Include optimization parameter #94

glatterf42 · 2024-06-28T09:25:57Z

This is the final PR bringing all changes regarding optimization.Parameter together. Originally, the goal was to have this PR be very quick because all precursors had been reviewed, but this didn't happen. After merging #82, I had to rework all these branches because for some reason, the propagation of changes upon rebasing did not happen as I expected. During that reworking phase, some errors were introduced and I didn't want to fix these errors individually on all precursor PRs, which I why I collapsed all of them to this one PR, that is now quite large (again), sorry for that.

To spare you the trip to the old PRs, let me summarize some discussions here:

There is a DeprecationWarning arising from the httpx code, it seems. When I discovered it, I thought it should be fixed by starlette 0.37.2, which was allowed by fastapi 0.111.0, but this doesn't seem to be the case. I'm not entirely sure why or how urgent it is to remove this warning.
ixmp.__init__ gains some imports, which @danielhuppmann did not like too much. We can potentially remove all except for Platform and Datapoint, but this is probably going into subsequent removal-PRs (see also Clean up top-level namespace #84).

**Given information**
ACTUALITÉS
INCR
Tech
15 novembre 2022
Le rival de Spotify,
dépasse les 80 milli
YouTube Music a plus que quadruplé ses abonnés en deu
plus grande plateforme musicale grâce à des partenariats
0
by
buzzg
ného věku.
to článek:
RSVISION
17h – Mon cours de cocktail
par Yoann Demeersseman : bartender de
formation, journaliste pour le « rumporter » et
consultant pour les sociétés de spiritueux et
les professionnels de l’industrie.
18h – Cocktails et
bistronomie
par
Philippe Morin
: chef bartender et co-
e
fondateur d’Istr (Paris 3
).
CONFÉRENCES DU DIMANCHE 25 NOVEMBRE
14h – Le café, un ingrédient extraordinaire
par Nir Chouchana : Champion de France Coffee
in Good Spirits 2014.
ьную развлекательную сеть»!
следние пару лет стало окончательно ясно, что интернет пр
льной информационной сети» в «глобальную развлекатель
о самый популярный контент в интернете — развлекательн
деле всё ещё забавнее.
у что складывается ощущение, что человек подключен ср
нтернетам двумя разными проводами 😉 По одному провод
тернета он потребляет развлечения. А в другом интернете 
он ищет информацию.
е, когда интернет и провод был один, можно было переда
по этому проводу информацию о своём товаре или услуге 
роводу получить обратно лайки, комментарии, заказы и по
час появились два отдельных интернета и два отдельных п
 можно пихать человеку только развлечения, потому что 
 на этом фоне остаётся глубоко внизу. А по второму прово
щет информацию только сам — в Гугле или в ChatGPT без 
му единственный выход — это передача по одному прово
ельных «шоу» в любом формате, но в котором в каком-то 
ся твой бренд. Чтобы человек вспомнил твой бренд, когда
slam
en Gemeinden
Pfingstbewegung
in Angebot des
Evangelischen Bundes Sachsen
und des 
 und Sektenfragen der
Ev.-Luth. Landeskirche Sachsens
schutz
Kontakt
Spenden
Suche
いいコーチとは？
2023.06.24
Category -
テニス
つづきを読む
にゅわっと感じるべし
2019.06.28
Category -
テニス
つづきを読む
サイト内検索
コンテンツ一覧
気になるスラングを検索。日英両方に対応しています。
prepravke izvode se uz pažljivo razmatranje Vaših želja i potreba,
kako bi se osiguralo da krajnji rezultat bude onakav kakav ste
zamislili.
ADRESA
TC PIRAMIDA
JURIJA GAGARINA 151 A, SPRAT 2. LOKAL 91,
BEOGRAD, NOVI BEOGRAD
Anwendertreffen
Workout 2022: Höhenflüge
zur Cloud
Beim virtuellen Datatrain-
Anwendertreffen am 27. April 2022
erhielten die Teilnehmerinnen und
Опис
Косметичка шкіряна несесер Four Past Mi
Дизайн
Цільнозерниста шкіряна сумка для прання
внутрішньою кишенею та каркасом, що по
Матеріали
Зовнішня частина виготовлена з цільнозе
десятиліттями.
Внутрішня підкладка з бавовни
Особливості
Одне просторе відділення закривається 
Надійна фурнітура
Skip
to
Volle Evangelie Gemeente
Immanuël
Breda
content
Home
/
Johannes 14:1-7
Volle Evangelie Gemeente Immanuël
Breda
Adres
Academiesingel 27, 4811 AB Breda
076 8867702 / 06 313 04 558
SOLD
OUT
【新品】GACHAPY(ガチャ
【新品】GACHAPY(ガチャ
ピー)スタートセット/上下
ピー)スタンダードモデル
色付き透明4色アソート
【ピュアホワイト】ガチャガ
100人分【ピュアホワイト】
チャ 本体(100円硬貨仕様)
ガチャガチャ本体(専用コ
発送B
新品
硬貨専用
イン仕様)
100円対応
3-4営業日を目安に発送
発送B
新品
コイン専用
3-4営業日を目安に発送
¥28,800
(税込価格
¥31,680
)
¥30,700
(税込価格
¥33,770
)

**Required actions**
#1 In the pull request description, which starlette version did the author think would fix the DeprecationWarning?
#2 Go on with the pull request description about optimization.Parameter, starting after its last sentence.

**Answers to each task**
#1 Starlette 0.37.2

#2
Table and Parameter are very similar, as will be Variable and Equation. For every single layer (but @danielhuppmann asked specifically for the Core layer first), these could inherit from each other (or be composed elegantly) to avoid repetition of very similar or identical code. I agree that this is a very useful step and I already have an idea for the Core layer. I would like to implement this pretty much right away, but in a new PR, to keep it manageable.

Working on the transport tutorial, I noticed that I had completely forgotten about adding parameters = db.relationship() in the Run DB-table. I have even run migrations for these other PRs, but no error came up. I'm wondering if we even need these relationship() declarations at all.

glatterf42 · 2024-08-30T11:32:21Z

Let me quickly explain why I raised the minimum pandas version here: since we're using pandas for the upsert-functionality of parameter.add_data(), the workflow is like this:

        # Gather all indexsets/columns
        index_list = [column.name for column in parameter.columns]
        # Convert existing data to DataFrame
        existing_data = pd.DataFrame(parameter.data)
        # Set the index to be constructed as each "key", i.e. row of indexset-values
        # This allows quick comparison of keys for existence and only updates what we actually want to update, i.e. values and units.
        # Can't do that for empty dataframes, though (i.e. first addition of data to a parameter)
        if not existing_data.empty:
            existing_data.set_index(index_list, inplace=True)
        # Upsert the new data
        parameter.data = (
            data.set_index(index_list).combine_first(existing_data).reset_index()
        ).to_dict(orient="list")

I don't see any issue with that code, but pandas < 2.1.0 does: if existing_data is empty, we can't set an index on it. But if the indices of the two dataframes in combine_first() don't at least overlap, pandas doesn't know how to combine them.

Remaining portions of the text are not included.